#### TEXT EXCERPT

Research Project Bootstrapper

File naming, versioning, and documentation that prevents chaos

Set up a research project the right way from day one: consistent folder structure, explicit naming conventions, versioning rules, and minimal documentation so "future you" (or collaborators) can understand the project without a tour.

House RecipeWork8 min

PROMPT

Create a skill called "Research Project Bootstrapper". Ask for: - Project type (if unknown: unspecified) - Collaboration setting (solo/team; if unknown: unspecified) - Data sensitivity (human subjects? proprietary?) to influence naming/sharing advice - Preferred naming convention components (date-first vs descriptor-first) Output: 1) Folder structure proposal. 2) Naming convention rules + examples. 3) Versioning rules (semantic vs v01 vs date-based). 4) Minimal docs: README + data dictionary + changelog templates. Rules: - If a detail is unknown, mark it as unspecified rather than guessing.

How It Works

Unclear file naming and versioning creates a backlog of unorganized content.

This recipe sets up the scaffolding before the mess starts — or cleans up

an existing mess into something navigable.

########
#### RECORDS PROVIDED

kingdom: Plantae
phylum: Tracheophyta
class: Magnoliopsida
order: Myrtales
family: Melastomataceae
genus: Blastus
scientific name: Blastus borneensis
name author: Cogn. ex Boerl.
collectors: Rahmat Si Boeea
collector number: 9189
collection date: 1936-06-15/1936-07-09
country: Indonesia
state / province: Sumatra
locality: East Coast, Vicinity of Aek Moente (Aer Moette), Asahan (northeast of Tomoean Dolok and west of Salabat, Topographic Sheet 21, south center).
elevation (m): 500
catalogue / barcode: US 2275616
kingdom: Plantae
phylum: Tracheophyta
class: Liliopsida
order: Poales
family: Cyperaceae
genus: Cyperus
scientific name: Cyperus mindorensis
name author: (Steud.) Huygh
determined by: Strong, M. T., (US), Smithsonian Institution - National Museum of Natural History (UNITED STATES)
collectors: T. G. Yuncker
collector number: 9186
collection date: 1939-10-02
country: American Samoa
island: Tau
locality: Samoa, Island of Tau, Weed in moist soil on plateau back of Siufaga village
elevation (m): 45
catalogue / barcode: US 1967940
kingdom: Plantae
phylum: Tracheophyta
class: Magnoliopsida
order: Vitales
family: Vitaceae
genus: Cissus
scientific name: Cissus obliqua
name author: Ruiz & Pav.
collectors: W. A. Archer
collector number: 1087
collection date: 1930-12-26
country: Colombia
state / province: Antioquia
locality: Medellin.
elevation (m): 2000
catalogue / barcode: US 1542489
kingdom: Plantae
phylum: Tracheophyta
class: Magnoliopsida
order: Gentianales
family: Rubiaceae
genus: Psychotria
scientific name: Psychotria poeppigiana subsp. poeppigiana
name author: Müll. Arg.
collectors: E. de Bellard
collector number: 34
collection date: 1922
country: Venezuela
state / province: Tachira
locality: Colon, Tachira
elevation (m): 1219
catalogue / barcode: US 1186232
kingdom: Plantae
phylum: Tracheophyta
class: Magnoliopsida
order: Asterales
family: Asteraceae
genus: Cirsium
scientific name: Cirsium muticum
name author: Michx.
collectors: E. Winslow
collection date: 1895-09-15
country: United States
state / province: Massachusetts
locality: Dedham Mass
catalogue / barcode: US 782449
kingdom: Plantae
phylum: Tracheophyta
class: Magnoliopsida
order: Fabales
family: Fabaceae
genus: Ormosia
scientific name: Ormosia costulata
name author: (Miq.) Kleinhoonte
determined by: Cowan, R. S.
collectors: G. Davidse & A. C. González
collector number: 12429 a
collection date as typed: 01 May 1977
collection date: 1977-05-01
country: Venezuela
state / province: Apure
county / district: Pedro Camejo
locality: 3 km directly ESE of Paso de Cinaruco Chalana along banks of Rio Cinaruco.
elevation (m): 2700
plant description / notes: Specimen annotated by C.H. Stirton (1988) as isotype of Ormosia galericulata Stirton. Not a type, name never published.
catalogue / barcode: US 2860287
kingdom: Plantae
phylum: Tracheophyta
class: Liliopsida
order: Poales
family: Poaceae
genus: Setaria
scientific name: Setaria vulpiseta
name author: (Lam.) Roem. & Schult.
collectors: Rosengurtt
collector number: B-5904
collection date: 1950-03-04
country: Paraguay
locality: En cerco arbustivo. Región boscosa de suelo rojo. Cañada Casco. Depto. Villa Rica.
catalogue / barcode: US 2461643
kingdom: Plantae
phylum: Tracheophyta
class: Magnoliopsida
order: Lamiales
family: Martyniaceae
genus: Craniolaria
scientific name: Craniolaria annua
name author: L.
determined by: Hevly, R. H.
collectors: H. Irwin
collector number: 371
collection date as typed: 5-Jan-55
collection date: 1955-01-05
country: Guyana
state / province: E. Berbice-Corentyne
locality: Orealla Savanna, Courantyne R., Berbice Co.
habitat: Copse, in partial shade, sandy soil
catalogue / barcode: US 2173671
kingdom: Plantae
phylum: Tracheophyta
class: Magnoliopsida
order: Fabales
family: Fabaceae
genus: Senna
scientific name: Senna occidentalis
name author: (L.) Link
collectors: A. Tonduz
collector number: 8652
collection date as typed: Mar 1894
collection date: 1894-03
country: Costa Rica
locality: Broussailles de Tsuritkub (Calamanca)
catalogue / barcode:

########

_AIM OF THE EXERCISE_
Update the Research Project Bootstrapper text by reproducing everything from "File naming, versioning, and" down to "without a tour.", with "coworkers" in place of "collaborators".

_FINISHED TASK_
File naming, versioning, and documentation that prevents chaos

Set up a research project the right way from day one: consistent folder structure, explicit naming conventions, versioning rules, and minimal documentation so "future you" (or coworkers) can understand the project without a tour.